19 Nisan Pazar günü sabah hastaneyi telefonla aradığını belirten Bıçak “Yoğun bakım ünitesinde yatan abimin durumunun iyi olduğunu söyleyen bayan doktor, solunum cihazının düşürülerek en kısa zamanda abimin normal istasyona alınacağını söyledi. Aynı gün akşam 19:00’da aradığımda ise telefona çıkan erkek doktor, abimin nefes almakta zorlandığını, solunum cihazını kısacaklarını belirtrerek (yarına ne olur, bilemeyiz) dedi. 20 Nisan Pazartesi sabahı 04:00’de aradığımda (beyne oksijen gitmiyor, abiniz yaşamaz) dediler. Pazartesi günü nefes alamadığı belirtilen abimin kalbinin Salı sabahı durduğu haberiyle adeta yıkıldık. Bir gün önce “çok iyi denilen” abimin durumu birden nasıl kötüleşti, anlamadım. Muhtemelen abimdeki solunum cihazını bir başka hastaya takarak abimi nefessiz bırakıp, öldürdüler. Bu bir cinayettir. Bunu araştıracağım ve hukuk karşısında bunun açığa çıkarılması için elimden geleni yapacağım” dedi. “Abimi bilerek ölüme terkettiler. Bunun arkasında ırkçılık olduğuna inanıyorum” diyen Bıçak, abisinin ölüm raporuna “koronadan öldü” diye yazıldığını da sözlerine ekledi.

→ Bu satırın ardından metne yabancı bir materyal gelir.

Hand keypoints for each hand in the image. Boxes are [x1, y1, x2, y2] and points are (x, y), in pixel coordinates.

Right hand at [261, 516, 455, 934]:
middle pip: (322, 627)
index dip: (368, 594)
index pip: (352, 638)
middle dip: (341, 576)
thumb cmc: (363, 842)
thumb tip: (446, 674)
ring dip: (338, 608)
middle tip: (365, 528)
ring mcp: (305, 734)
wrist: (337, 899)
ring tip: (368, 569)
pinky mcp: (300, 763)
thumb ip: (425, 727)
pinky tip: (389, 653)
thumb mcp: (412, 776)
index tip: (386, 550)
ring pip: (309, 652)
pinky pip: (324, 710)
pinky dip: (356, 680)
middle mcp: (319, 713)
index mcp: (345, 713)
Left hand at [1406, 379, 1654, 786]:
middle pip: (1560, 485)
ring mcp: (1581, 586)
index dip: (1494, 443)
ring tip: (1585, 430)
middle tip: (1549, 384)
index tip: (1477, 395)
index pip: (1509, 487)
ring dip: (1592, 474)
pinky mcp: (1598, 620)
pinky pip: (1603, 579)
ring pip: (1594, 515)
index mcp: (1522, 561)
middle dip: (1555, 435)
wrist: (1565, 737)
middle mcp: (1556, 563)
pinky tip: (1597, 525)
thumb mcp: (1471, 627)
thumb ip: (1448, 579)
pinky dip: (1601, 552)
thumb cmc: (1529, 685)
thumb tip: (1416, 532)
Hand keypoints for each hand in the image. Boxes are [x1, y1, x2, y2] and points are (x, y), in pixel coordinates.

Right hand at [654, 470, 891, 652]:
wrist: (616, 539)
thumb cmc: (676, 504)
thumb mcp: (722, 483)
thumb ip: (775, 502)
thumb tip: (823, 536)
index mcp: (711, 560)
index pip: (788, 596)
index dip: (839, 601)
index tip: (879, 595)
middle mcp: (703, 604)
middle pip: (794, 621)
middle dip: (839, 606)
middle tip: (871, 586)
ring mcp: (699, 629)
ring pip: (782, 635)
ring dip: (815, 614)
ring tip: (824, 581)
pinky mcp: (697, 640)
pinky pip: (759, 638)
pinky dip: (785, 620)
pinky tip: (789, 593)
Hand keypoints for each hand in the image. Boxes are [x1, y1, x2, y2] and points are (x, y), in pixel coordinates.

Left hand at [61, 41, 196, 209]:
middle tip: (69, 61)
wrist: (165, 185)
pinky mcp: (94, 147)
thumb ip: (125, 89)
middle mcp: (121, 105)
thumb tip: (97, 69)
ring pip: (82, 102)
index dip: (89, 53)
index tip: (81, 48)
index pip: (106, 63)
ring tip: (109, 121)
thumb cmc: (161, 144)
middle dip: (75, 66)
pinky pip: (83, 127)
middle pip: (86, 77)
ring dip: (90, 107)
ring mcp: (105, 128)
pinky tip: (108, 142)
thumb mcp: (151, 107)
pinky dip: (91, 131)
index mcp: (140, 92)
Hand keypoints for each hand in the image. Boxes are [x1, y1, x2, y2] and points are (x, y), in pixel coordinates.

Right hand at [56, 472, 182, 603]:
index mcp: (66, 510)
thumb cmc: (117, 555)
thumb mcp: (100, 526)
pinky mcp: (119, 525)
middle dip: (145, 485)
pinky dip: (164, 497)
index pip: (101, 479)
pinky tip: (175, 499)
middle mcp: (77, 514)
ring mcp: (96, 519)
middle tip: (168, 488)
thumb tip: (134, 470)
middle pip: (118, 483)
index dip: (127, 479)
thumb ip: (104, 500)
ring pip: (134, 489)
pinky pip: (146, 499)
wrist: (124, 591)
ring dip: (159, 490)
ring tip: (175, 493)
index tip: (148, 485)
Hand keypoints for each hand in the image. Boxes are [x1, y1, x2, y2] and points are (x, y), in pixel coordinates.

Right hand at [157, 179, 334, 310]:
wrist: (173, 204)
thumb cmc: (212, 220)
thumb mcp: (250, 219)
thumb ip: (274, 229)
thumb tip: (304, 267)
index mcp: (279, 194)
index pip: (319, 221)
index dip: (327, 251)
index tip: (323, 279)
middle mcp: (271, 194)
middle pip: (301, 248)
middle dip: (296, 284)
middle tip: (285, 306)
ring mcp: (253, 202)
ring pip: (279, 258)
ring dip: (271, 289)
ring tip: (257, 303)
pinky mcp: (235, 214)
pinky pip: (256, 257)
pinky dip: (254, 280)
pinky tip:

Hamburg savcılığına durumu bildiren ve Türkiye Gazetesi Hamburg bürosuna gelerek yaşadıklarını anlatan Bıçak “Tüm bu raporlar Hildesheim’daki bir bilirkişiye (Gutachter) gönderildi. Bu raporların açıklanması 5-6 ay sürebilir. Savcılığın gönderdiği bu bilirkişiye de güvenim yok. Hakkaniyetli bir bilirkişi arayışındayım” dedi. Bu olayın üzerine düşmesindeki amacını da açıklayan Bıçak “Amacım tazminat peşinde koşmak değil. Abime yapılan cinayeti ortaya çıkarmak ve hatalı olan doktorların yargılanmasını istiyorum ki bir daha başka insanların canı yanmasın” şeklinde konuştu.